No Fascist USA! is grounded in the idea of intergenerational movement lessons, whether through successes or failures. As Catalyst Advisory Board member Linda Evans, who was a core organizer with JBAKC, reminds us, “Analyzing past movements against white supremacy is crucial to learning from mistakes and building effective, anti-racist solidarity NOW when our collective resistance to racism and fascism is imperative.”

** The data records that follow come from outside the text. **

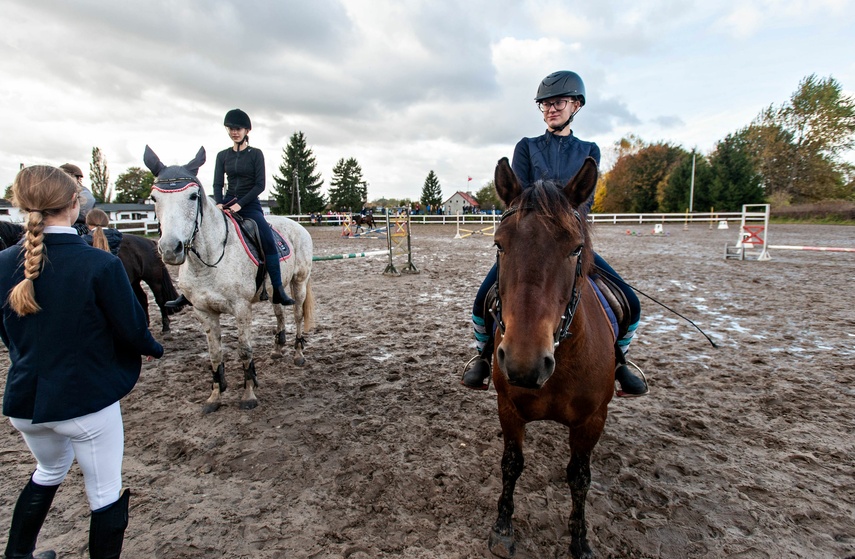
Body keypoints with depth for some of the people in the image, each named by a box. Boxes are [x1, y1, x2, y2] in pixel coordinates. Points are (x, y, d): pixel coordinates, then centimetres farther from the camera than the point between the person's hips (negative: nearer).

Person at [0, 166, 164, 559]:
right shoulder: (101, 265, -22)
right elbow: (131, 329, -16)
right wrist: (152, 348, 6)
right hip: (87, 400, -6)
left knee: (49, 470, 34)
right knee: (105, 494, 14)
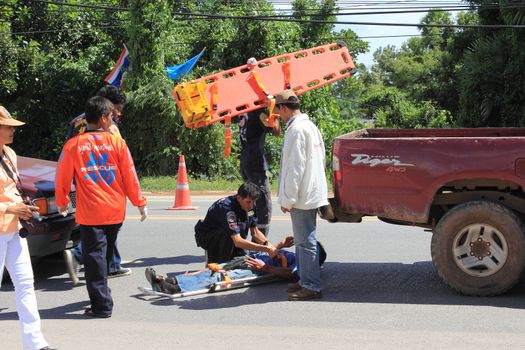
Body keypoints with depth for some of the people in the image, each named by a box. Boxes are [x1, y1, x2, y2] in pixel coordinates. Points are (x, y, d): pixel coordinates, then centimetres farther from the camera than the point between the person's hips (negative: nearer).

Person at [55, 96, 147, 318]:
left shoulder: (73, 145, -4)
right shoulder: (117, 143, -2)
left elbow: (62, 177, 3)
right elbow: (130, 175, 0)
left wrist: (62, 202, 20)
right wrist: (139, 202, 11)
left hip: (89, 213, -2)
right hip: (115, 210, 2)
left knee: (94, 256, 0)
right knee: (106, 254, 19)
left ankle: (102, 306, -5)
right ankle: (101, 294, 32)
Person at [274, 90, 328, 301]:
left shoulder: (296, 130, -17)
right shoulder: (310, 126, 15)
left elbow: (295, 167, -20)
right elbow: (321, 159, 21)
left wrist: (288, 198, -16)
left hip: (302, 196, -10)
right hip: (312, 193, 10)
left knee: (305, 241, -6)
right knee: (303, 240, 18)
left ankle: (311, 286, -3)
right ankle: (306, 280, 26)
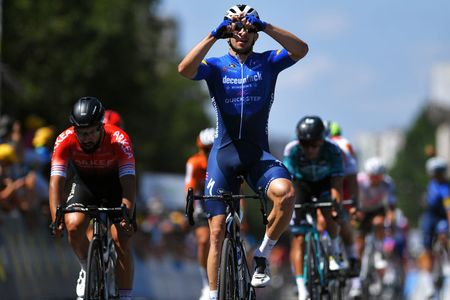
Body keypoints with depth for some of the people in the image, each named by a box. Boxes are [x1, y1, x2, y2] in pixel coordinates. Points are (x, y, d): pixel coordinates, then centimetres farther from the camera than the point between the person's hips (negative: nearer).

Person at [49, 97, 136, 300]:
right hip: (84, 182, 2)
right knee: (73, 226, -24)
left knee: (121, 238, -18)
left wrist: (127, 215, -51)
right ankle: (88, 269, 4)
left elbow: (128, 182, -36)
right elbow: (56, 180, -32)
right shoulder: (65, 141, -28)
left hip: (115, 183, -2)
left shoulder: (118, 140, -32)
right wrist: (56, 217, -45)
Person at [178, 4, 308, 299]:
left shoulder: (267, 62, 4)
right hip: (224, 153, 0)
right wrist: (213, 36, -25)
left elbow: (301, 49, -14)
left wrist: (265, 26, -22)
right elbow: (185, 69, -19)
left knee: (285, 192, -30)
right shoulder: (216, 66, 2)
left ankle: (262, 256, -10)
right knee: (217, 230, -2)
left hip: (258, 153, 0)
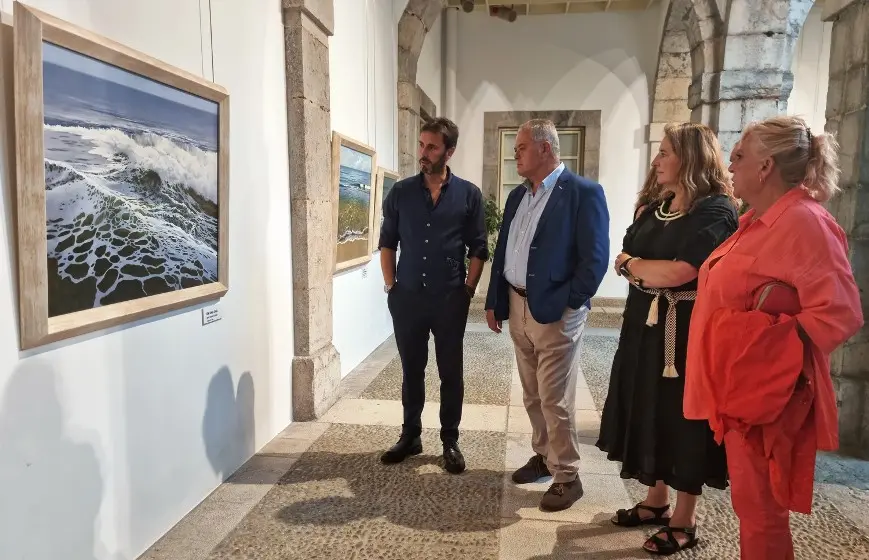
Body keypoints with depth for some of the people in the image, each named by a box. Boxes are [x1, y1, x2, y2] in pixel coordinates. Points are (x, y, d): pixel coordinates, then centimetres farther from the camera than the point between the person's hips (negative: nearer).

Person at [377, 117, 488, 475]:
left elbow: (478, 249, 2)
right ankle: (410, 436, 28)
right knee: (411, 370, 13)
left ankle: (450, 442, 23)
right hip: (407, 297, 2)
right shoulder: (401, 192, 3)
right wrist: (390, 286, 2)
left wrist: (467, 290, -4)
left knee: (451, 373, 8)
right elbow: (387, 242, 8)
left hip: (450, 300, -1)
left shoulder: (469, 195, -1)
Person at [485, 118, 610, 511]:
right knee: (532, 396, 17)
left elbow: (595, 258, -15)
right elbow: (502, 251, 15)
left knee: (555, 399, 0)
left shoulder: (583, 192, -11)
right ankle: (544, 455, 35)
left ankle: (567, 476, 16)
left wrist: (566, 304, -15)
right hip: (517, 307, 7)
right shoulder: (517, 195, 12)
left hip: (554, 312, -7)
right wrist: (494, 301, 12)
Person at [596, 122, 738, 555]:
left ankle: (683, 522, 21)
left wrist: (635, 264, -4)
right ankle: (656, 501, 32)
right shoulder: (654, 210, 12)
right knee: (651, 414, 14)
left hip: (686, 332, -7)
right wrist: (654, 271, -12)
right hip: (645, 325, 8)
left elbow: (676, 274, -22)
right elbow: (622, 263, 9)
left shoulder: (716, 210, -14)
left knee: (683, 421, 4)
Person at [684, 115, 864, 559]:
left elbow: (840, 314, -23)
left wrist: (775, 350, -18)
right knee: (750, 502, 20)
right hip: (739, 387, 9)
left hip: (766, 392, -9)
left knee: (759, 508, 6)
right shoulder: (758, 220, 12)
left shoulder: (805, 222, -17)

3 ways to connect to this history:

  1. Join a free webinar hosted by Showing Up for Racial Justice on February 13th at 8 ET / 7 CT / 6 MT / 5 PT. To register, go here bit.ly/surjnofascistusa and Invite your friends here: https://www.facebook.com/events/823208808139555/
  2. Book tour! Hilary and James are making 13 stops around the country. Go here to see if they’re coming to a city or town near you. 
  3. Order your book online at City Lights/Media or request a copy at your local library

From the introduction:

“This history provides a glimpse into the challenges that anti-Klan activists faced in an era before the internet made instantaneous critique and flash organizing possible. Despite the different political contexts, many of the strategic questions that anti-racist organizers faced then are equally relevant today: Are there ways of confronting racists and fascists that do not provide them with new opportunities to spread their message? How are alliances and solidarity best strengthened given the shifting and complex relationships between primarily white organizations and organizations of color? How do activists prepare for possibilities of violence and self-defense against groups that always seem eager for bloody battles? Can forces within the state be trusted to be allies in the fight against white supremacy?Grounded in the idea that white supremacy must be countered and abolished, members of John Brown mounted fierce responses to the Ku Klux Klan when they rallied in the 1970s and 1980s. In their 1980 publication The Dividing Line of the 80’s: Take a Stand Against the Klan, the Committee described the threat:

The Klan, in Tupelo, Mississippi, elsewhere in the South, in northern cities, in prisons and the armed forces, is in open, armed conflict with the Black Liberation Struggle. The Klan, along with I.N.S., has become the border control of the Mexican/U.S. border; it is one of the major armed forces against Mexicano/Chicano peoples.

In addition to tracking the Klan’s activities, the Committee sought to expose connections between racist groups and law enforcement authorities. Ahmed Obafemi, a Black Nationalist activist, coined the name of what would become John Brown’s well-known campaign, “Blue by Day, White by Night.” Here, they discussed the role of police and prisons, and the names of Klan members who were working in law enforcement agencies or held government positions, giving them access to official influence and power. “In 1976,” read The Dividing Line, “Earl Schoonmaker, the head reading teacher at Eastern (N.Y.) State Prison, was exposed as the Grand Dragon of the Independent Northern Klan. A Klavern of at least 35 was forced out into the open by the struggle of Black and Latino incarcerated people.” Given their dedication to outing state authorities’ ties to white supremacist groups, the Committee refrained from requesting police protection while protesting the Klan, and did not lobby local governments to “Ban the Klan.” This also rested on their belief that the state organizes its power through white supremacy. In other words, the role of the police in U.S. society often functions in a manner that is similar to the role of the Klan.”